- Born: 14 May 1688 Bar-le-Duc, Duchy of Bar
- Died: 17 November 1761 Flavigny-sur-Ozerain, Kingdom of France
- Occupations: Historian, monk

= Rémy Ceillier =

French ecclesiastical historian (1688 – 1761)

Rémy (or Rémi) Ceillier (1688 – November 17, 1761) was a Benedictine monk of the Lorraine Congregation of St. Vanne. An eminent French theologian, he was an ecclesiastical historian.

== Biography ==
Rémy Ceillier was born in Bar-le-Duc. He received his early education at the Jesuit College at Bar-le-Duc. After completing the course of humanities and rhetoric, he entered, in 1705, the monastery of Moyenmoutier in the Vosges, belonging to the Benedictine congregation of St-Vannes and St-Hydulphe.

Later he was appointed professor in the same monastery, a position which he held for six years.
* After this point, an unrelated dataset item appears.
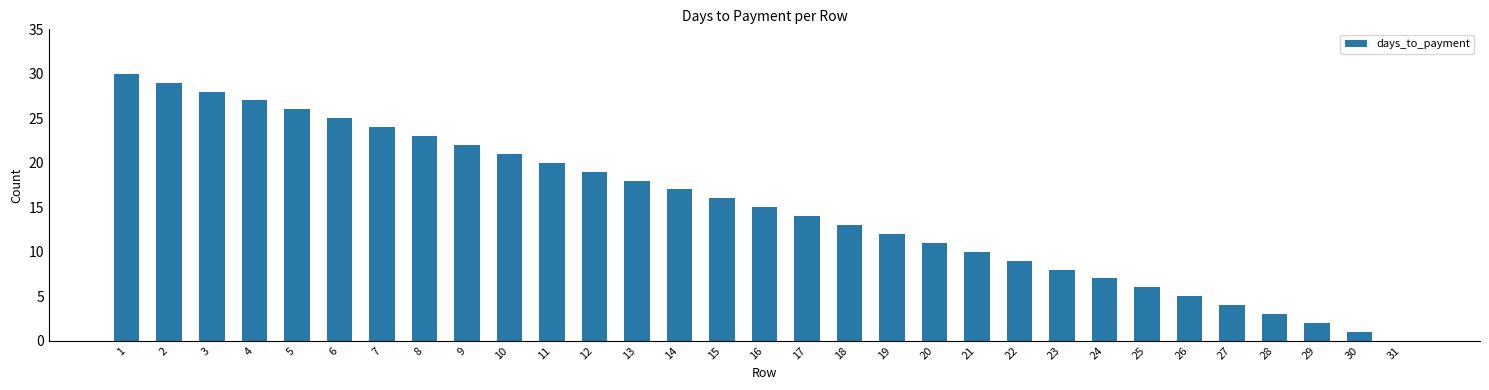

At which category does the chart reach its peak across all series?

1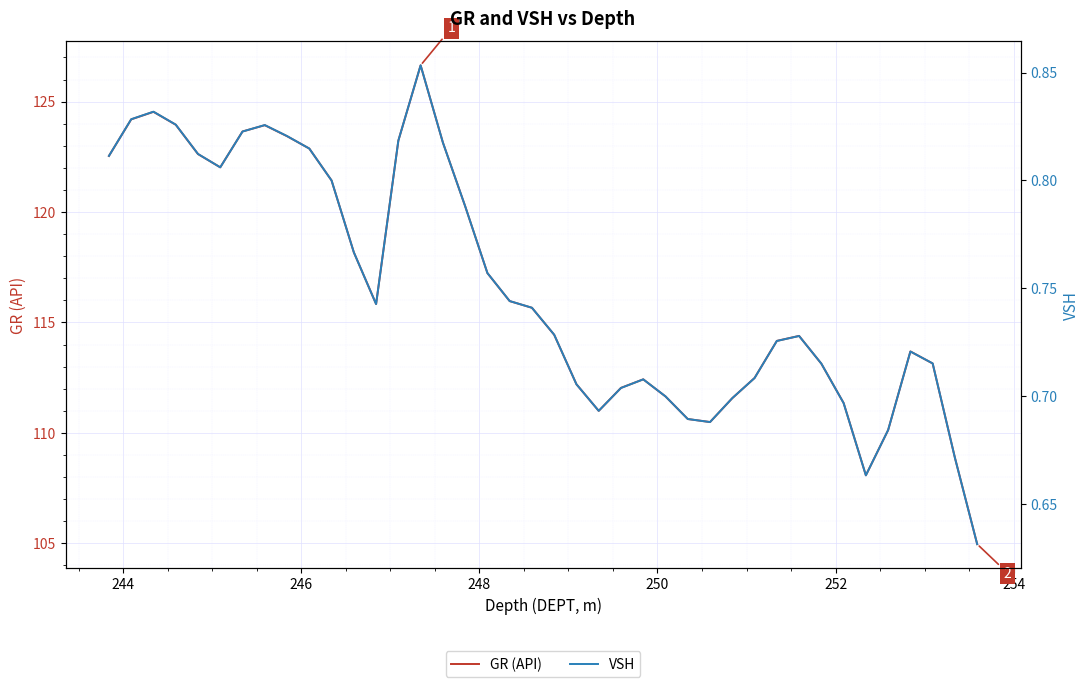

Is this an area chart (filled region under the line)?

No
In 1716 he was made dean of Moyenmoutier, in 1718 prior of the monastery of Saint Jacques de Neufchâteau, in 1724 assistant to Charles de Vassimont at the priory of Flavigny-sur-Moselle, and on the latter's death in 1733 prior of that monastery. Under his wise administration this monastery flourished.

==Works==
While a professor at Moyenmoutier, he wrote an "Apologie de la morale des Pères, contre les injustes accusations du sieur Jean Barbeyrac, professeur en droit et en histoire à Lausanne" (Paris, 1718). This was a dissertation of forty pages establishing the authority of the Fathers of the Church; afterwards the author follows step by step the arguments of Barbeyrac, and defends individually those Fathers whom he had attacked — Athenagoras, Clement of Alexandria, Augustine, and others.
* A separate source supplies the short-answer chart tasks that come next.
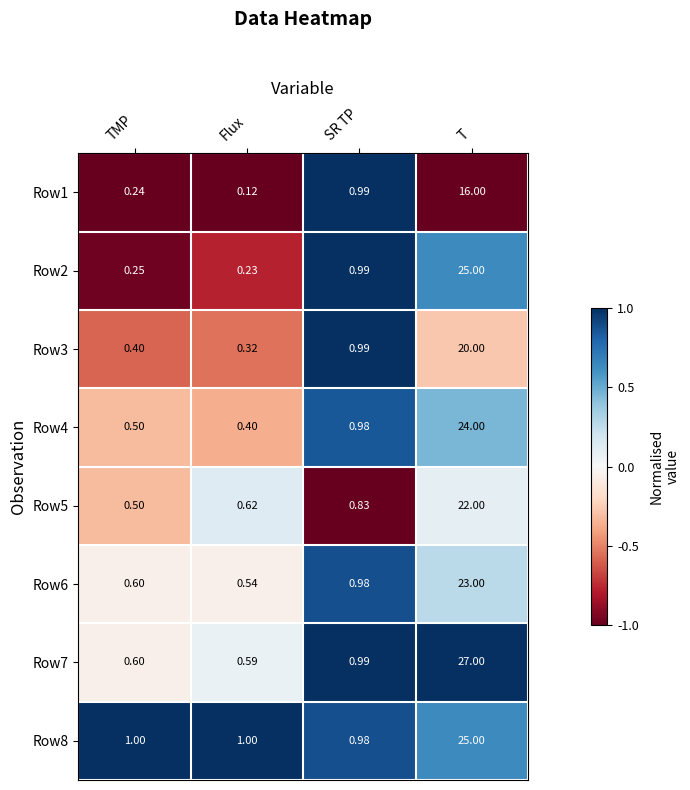

At which category is the sum across all series the highest?

T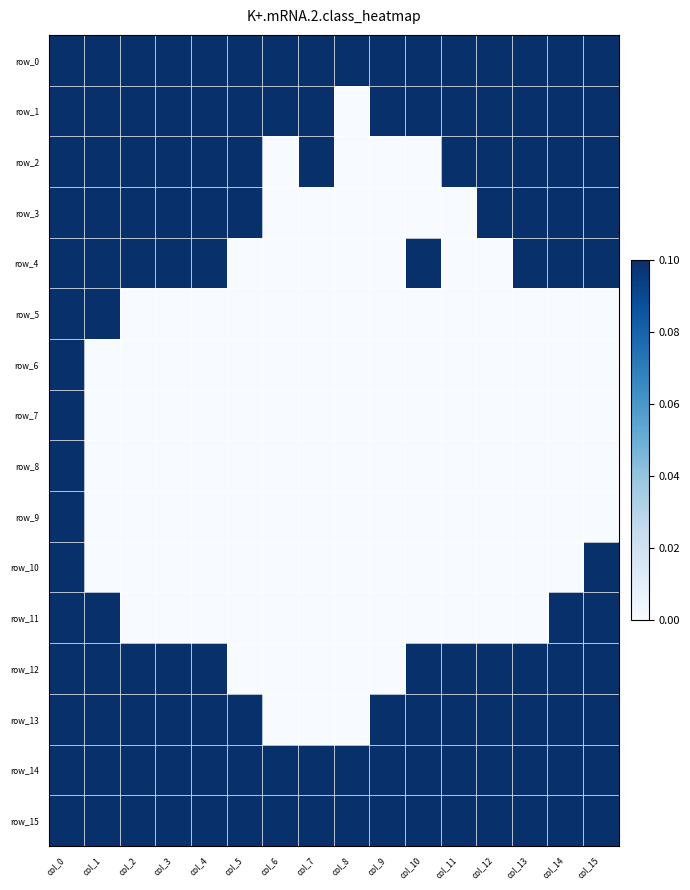

Is the value of row_14 at col_0 greater than the value of row_2 at col_14?

No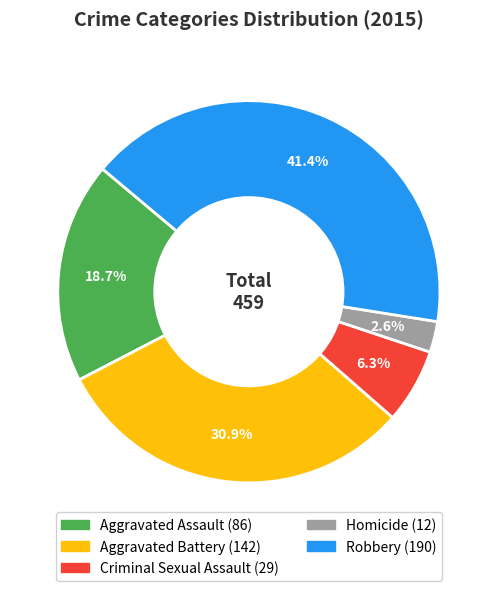

Which slice is the largest?

Robbery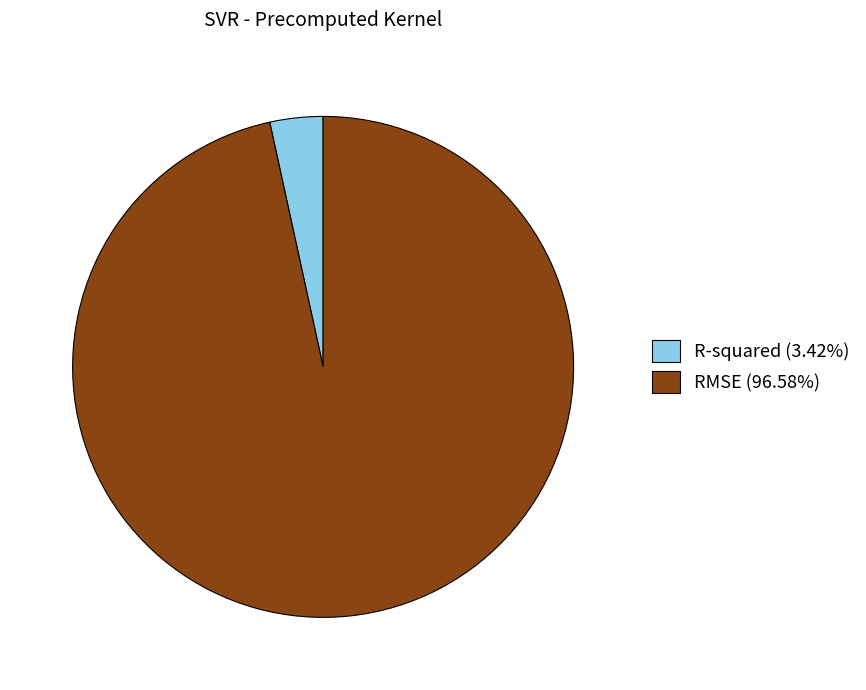

Count the number of slices in the pie.

2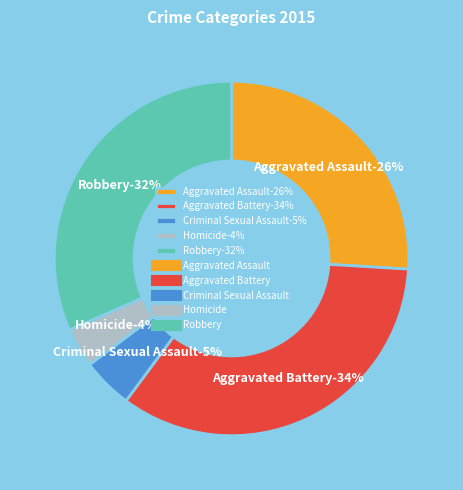

What is the ratio of the value at Homicide to the value at Robbery?

0.1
This was followed by the Histoire générale des auteurs sacrés et ecclésiastiques (23 vols., Paris, 1729–1763), a history and analysis of the writings of ecclesiastical writers of the first thirteen centuries. A later and improved edition in 14 volumes was produced in Paris in 1858. Ceillier's other work, Apologie de la morale des Pères de l'Église (Paris, 1718), also won fame.
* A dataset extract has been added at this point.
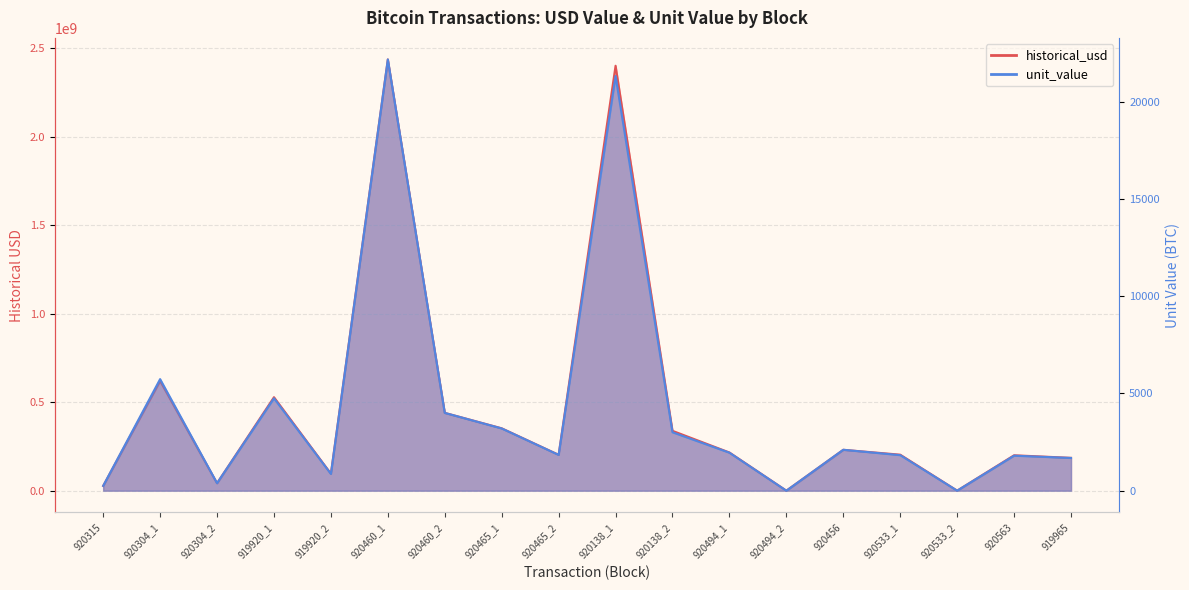

How many distinct data groups are displayed?

2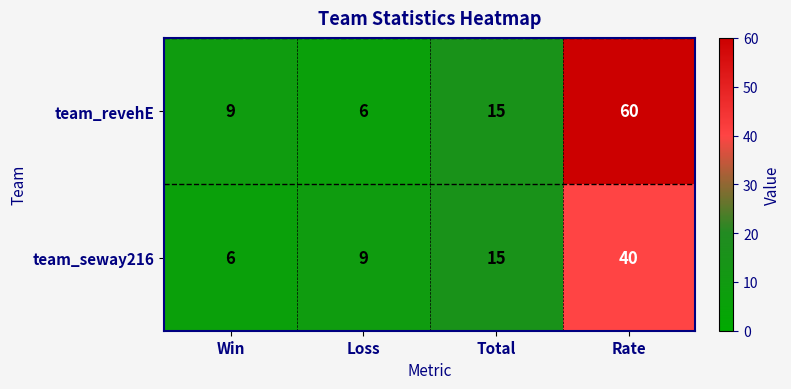

What is the maximum value shown in the chart?

60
The most valuable portion of Ceillier's Histoire généale des auteurs sacrés et ecclésiastiques is that dealing with the Church Fathers of the first six centuries. Here the author was able to draw upon the writings of Louis-Sébastien Le Nain de Tillemont and use the scholarly Benedictine editions of the Church fathers. Charges of Jansenism made against Ceillier in his lifetime and afterwards find no substantiation in his writings, and the treatment accorded to the author and his works by Pope Benedict XIV shows that the pope had no doubts as to his orthodoxy.